Expert says Jackson probably killed himself

Anesthesiologist: Singer self-injected drug

White
Victoria Kim Los Angeles Times

LOS ANGELES – A leading anesthesiologist on Friday told jurors in the trial of Michael Jackson’s personal physician that the singer probably caused his own death by injecting himself with a dose of the drug propofol while his doctor wasn’t looking.

In his testimony, defense expert Paul White directly challenged the theory put forth by the government’s main medical witness, Dr. Steven Shafer. The prosecution expert testified that the only plausible scenario was that Dr. Conrad Murray had left a large intravenous drip of the anesthetic propofol running into the singer’s bloodstream for three hours, even after he stopped breathing.

On Friday, White said Shafer’s theory was ruled out by the level of the drug found in Jackson’s urine at autopsy. Given the urine levels and evidence at the scene, the more likely explanation was that the singer gave himself the drug, said White, one of the first U.S. researchers to study the drug.
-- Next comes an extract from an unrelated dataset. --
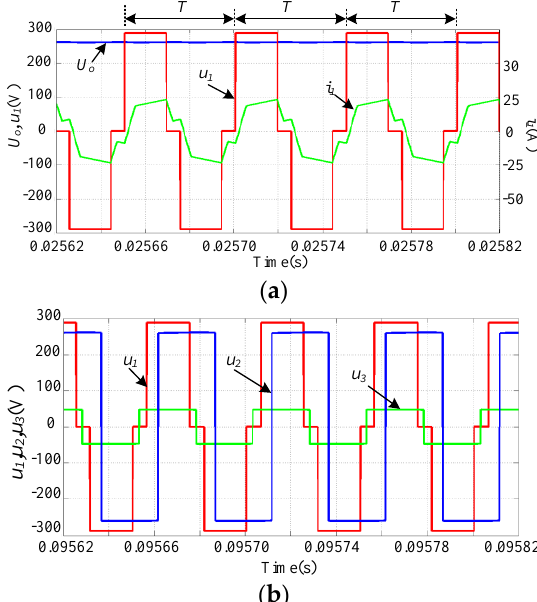
Figure 18. Simulated waveforms of phase-shifted PWM control with fixed switching-frequency: ( a ) converter voltage, current of port 1 and output voltage of port 2; ( b ) converter voltages of port 1, 2 and 3.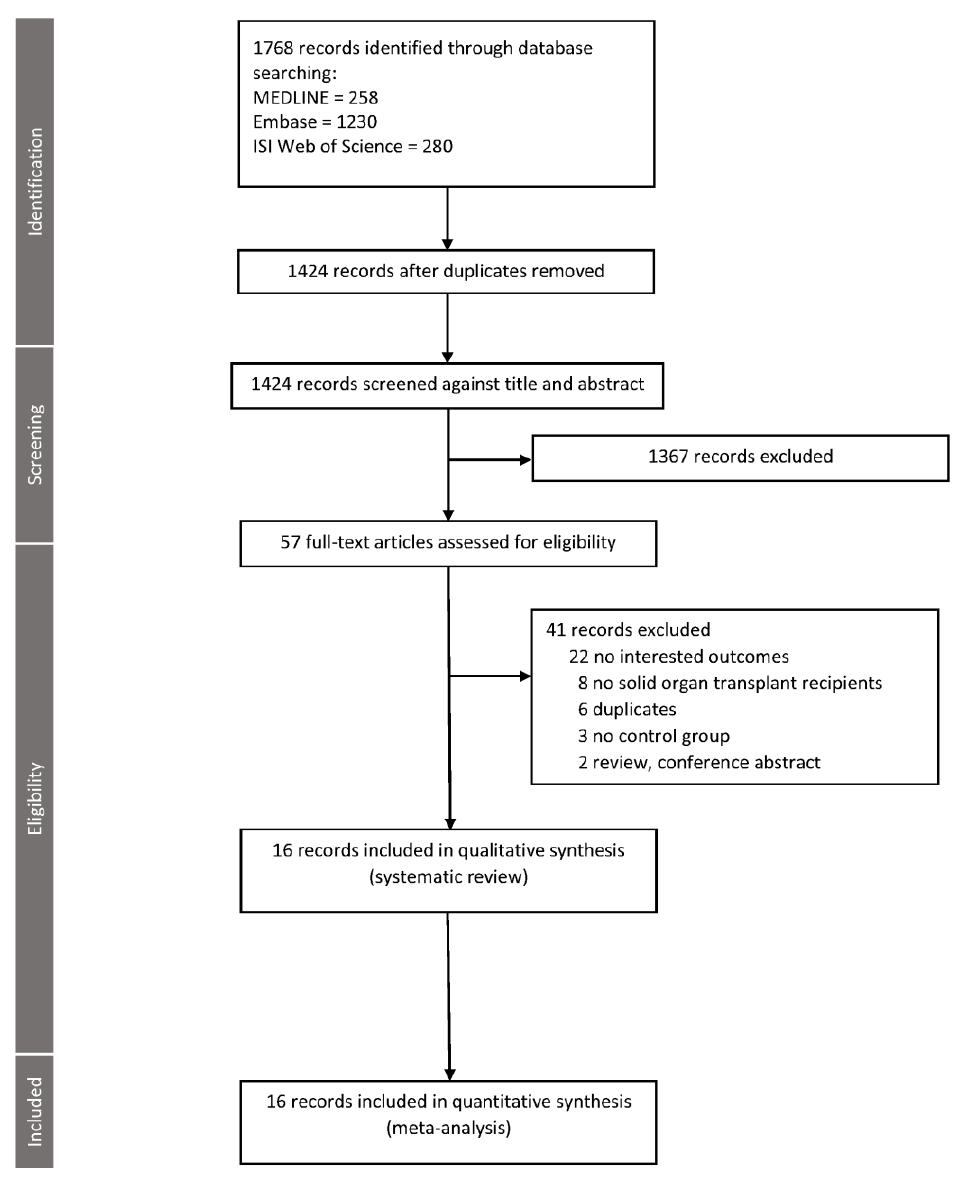
Figure 1. PRISMA flow chart for literature search and study selection.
“You think it was self-injection of propofol … between 11:30 and 12 o’clock?” defense attorney Michael Flanagan asked.

“In my opinion, yes,” White said.

White’s statement is the first evidence the defense has put forward to support a theory it has argued all along: that it was Jackson, not Murray, who administered the lethal dose of propofol that killed the pop star. Shafer testified that blood levels of the drug found at autopsy did not support self-injection – something he said was a “crazy scenario.”

White offered no defense to what several medical experts called by prosecutors have told jurors – that even if Jackson gave himself the drug, Murray was still responsible for the singer’s death for leaving him unattended. At the beginning of his testimony Thursday, he acknowledged he could not explain away Murray’s conduct.

The concession suggested Murray’s defense planned on admitting the doctor made missteps, but that he did not directly cause his famous patient’s death.

The anesthesiologist’s testimony also supported a second defense contention: that the singer swallowed several tablets of the sedative lorazepam. That drug, combined with the propofol they say Jackson gave himself, caused a “perfect storm” that killed the star instantly, they have told jurors.